Page:Hugo - Œuvres complètes, Impr. nat., Théâtre, tome V.djvu/211

La bibliothèque libre.
Le texte de cette page a été corrigé et est conforme au fac-similé.
197
MAGLIA.

Les coups d’épingle font plus que les coups de foudre.
Vois-tu, dans un acide intime se dissoudre,
Avoir toujours le bât qui blesse à quelque endroit,
Être en tout rebroussé, n’avoir pas même droit
De geindre et de remplir de plaintes la contrée,
Nulle méchanceté n’étant là démontrée,
Et, pour gâter la vie, avenir et présent,
La contradiction des humeurs suffisant,
Avoir pour vis-à-vis deux yeux fixes maussades ;
Rendre, la patience échappant, les ruades ;
Lutter ; être bourreau tout en étant martyr ;
Quereller, disputer, chamailler ; se sentir
L’âme attelée avec une autre en sens inverse ;
Faire la paire avec une femme diverse ;
Toujours rencontrer noir chaque fois qu’on dit blanc,
Voilà le désolant, l’écrasant, l’accablant !

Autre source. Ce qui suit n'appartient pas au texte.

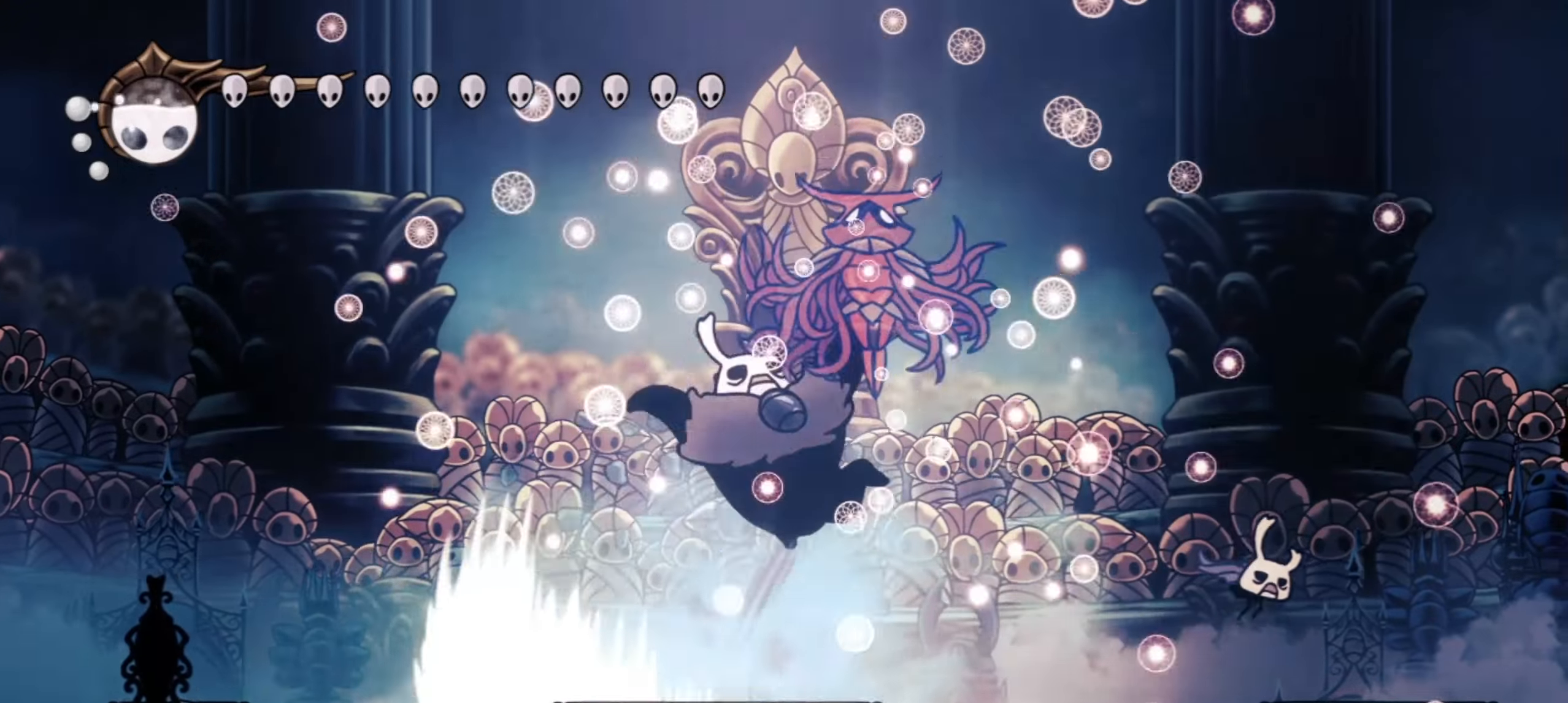
{"keys": ["right"], "events": [[100, "c", "down"], [183, "z", "up"], [233, "c", "up"]]}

On a beau faire et dire, être sage et robuste,
On a beau se résoudre à vivre comme un buste,
Se dire : — Soyons calme, ayons des angles ronds,
Vivons, tirons-nous-en le mieux que nous pourrons ; —
Bien s’aplatir, rentrer sous soi son caractère…
On finit par s’abattre, et par tomber à terre,
Saignant, morne, épuisé, vide, éreinté, fourbu.
Je ne sais si Socrate est mort pour avoir bu
D’un seul coup la ciguë ou lentement Xantippe.